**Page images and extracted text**
_ _ _ _ _ _ _

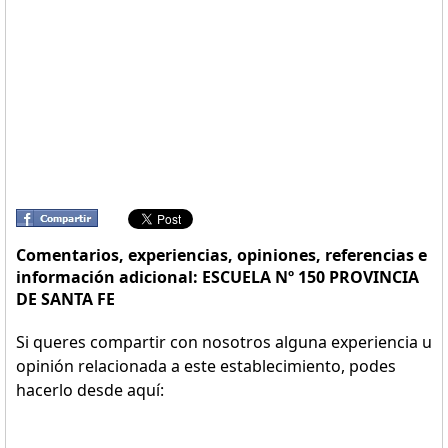
Comentarios, experiencias, opiniones, referencias e
información adicional: ESCUELA Nº 150 PROVINCIA
DE SANTA FE
Si queres compartir con nosotros alguna experiencia u
opinión relacionada a este establecimiento, podes
hacerlo desde aquí:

_ _ _ _ _ _ _

**AIM OF THE TASK**
The records above, copied word for word without the pictures, are what should be output.

**OUTPUT FOR THIS TASK**
Comentarios, experiencias, opiniones, referencias e
información adicional: ESCUELA Nº 150 PROVINCIA
DE SANTA FE
Si queres compartir con nosotros alguna experiencia u
opinión relacionada a este establecimiento, podes
hacerlo desde aquí:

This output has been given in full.